MHP lideri Bahçeli´nin konuşmasından satırbaşları şöyle: "Terörle mücadele amansız şekilde sürmektedir. Bir o şekilde şehitlerimiz bizleri acıya boğmaktadır. Devlet yana yatarken, terörizm kangreni hızla yayılmaktadır. Biz her seferinde şehit haberi almaktan bunaldık. Gün geçmiyor ki acı bir haberle kahrolmayalım Şahadetler son bulsun istiyoruz, artıyor. Türk milleti adeta ölümle imtihan ediliyor, can pazarında kıvranıyor. Terörizm ne kadar zalim, ahlaksızsa, bu aziz millet o kadar güçlü, sabırlı, soyludur. Allah´ın izniyle kanlı örgüt döktüğü kanda boğulacaktır. Terör destekçileri, terörizmin kuryeleri açtıkları nifak çukurlarına gömüleceklerdir. Türkiye Cumhuriyeti bunu başarak güç, azim ve inançtadır.

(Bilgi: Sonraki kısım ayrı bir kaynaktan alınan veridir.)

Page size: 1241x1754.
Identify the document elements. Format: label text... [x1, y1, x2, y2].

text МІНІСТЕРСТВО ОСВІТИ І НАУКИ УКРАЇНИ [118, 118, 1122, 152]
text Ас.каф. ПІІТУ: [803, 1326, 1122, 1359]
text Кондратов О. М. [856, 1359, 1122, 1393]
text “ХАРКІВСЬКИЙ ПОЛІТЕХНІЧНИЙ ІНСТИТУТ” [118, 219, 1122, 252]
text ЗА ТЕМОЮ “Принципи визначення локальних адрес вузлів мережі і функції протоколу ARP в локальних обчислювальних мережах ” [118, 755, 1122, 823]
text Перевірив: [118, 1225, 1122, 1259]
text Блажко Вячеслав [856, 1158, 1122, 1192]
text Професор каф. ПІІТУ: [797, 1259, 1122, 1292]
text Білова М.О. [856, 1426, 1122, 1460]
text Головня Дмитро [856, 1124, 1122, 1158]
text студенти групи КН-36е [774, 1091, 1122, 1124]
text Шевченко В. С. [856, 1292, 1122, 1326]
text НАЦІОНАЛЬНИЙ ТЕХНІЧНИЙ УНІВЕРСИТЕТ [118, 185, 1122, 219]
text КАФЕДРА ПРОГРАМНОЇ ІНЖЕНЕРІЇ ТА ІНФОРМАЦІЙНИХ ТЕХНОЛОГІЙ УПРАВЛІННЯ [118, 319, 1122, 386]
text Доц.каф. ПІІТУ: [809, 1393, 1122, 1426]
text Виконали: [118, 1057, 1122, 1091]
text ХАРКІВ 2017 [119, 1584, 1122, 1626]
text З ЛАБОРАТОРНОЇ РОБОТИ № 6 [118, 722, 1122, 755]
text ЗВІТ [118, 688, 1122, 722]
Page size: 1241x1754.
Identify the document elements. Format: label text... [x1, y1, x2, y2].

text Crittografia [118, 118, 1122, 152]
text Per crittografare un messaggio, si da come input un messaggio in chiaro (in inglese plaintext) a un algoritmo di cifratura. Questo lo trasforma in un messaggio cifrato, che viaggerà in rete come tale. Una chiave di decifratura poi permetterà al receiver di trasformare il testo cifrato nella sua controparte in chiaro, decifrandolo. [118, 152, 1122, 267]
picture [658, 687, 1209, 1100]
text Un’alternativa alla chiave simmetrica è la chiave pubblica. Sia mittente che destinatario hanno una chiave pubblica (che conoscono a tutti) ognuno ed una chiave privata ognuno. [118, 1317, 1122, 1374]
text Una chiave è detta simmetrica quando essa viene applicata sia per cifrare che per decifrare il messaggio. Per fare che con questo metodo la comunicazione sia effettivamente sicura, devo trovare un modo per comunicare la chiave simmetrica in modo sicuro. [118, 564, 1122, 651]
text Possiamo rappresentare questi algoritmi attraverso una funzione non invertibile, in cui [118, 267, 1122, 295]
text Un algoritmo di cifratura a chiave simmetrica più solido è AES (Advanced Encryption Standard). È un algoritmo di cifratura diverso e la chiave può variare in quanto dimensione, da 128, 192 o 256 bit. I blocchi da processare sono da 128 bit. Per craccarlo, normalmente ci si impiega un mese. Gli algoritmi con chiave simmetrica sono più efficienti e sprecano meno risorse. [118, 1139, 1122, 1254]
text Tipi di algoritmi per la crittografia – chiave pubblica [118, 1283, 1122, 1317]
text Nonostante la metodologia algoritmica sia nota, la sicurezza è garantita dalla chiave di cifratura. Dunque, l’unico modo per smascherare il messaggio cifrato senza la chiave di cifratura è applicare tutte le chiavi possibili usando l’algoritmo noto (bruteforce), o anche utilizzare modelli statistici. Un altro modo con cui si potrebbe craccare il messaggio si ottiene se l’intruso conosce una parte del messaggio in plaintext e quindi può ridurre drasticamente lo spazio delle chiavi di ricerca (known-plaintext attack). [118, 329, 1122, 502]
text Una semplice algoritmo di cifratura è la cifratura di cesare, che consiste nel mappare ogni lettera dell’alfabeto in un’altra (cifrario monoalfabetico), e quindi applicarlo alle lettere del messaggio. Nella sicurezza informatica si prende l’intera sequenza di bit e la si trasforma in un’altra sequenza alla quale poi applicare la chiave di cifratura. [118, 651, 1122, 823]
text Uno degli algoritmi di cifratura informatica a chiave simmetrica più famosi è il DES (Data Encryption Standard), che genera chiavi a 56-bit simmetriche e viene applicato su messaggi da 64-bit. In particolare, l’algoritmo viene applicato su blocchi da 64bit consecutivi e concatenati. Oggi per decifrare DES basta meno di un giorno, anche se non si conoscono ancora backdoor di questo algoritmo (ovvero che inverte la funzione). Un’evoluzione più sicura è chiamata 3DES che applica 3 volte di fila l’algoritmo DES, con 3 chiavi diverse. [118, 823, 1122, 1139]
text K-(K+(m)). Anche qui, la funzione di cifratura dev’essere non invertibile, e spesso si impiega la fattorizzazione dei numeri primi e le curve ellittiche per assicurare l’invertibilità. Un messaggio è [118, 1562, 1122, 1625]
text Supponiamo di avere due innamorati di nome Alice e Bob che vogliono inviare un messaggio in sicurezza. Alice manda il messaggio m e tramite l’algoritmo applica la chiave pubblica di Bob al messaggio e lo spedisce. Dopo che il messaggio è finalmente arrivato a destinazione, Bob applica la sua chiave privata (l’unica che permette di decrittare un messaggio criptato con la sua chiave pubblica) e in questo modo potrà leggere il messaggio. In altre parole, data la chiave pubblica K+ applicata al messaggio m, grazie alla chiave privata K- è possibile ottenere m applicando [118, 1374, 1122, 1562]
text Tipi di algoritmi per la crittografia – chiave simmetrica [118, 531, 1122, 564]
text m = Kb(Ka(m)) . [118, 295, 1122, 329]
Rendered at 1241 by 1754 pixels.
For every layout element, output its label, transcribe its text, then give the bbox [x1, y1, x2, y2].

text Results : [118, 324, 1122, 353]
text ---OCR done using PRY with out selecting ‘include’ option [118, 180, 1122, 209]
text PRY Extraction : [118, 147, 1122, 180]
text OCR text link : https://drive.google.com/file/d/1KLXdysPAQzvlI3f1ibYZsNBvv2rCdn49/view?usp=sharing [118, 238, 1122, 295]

Devlet, milletiyle bir ve bütündür. Heyecan ve hedefler aynı geleceğe sabitlenmiştir. Bu vatan 3-5 soysuzun eline düşmeyecak kadar onurludur. Türkiye rüştünü ispatlamış bir devlettir. Bağımsızlığın bedelini asırlar içinde defalarca ödemiştir. Bunun aksin iddia eden kokuşmuşlar takatları yeterse bu milletle boy ölçüşecektir. Mukaddesatımıza yan gözle bakan hayrını göremez, yok öyle karamsarlığa tamah etmek, kötümserliğe geçit vermek. Destekse istenen şartsızdır, katkıysa aracısızdır. Yeter ki terör illetinden kurtulalım, terörizm kuşatmasını birlikte yaralım. Bir vatan, bir millet kaybetmeden derlenip, toparlanalım. Kahramanlar Nusaybin başta olmak üzere ülkemin değişik yerlerinde mücadele verirken, Ankara´da post mücadelesine kapılmayalım. Titreyelim, kendimize gelelim, ihanete mızrak gibi, kurşun gibi saplanalım.
Türk milleti kendi hayat alanını çizip korurken vesveseci anlayışa takılmadı. Teslimiyetçi lobilere aldırış etmedi. Oluyor, başaramayacağız diyenlere kulak asmadı, kaale almadı. Mustafa Kemal´in Meclis kürsüsünden yaptığı konuşma yaşananların özünü anlatmıştır. 29 Ekim 1923 kuruluş yılı, hiçbir şart karşısında darbelenemez, yıkılamaz.
Buna da hiçbir faninin ömrü yetmez. Her Türk vatandaşı bu gerçekleri tasdik edecektir. Ne yeni bir sisteme, yeni bir rejime gerek yoktur. Sonu macera olan arayışlara gerek yoktur. Devletin yeniden tanım ve tarif konusunda millet tamam diyorsa o zaman gündeme alınmalıdır. Her söz zaman kaybı, her teşebbüs yeni bir çatışma kaynağı olacaktır.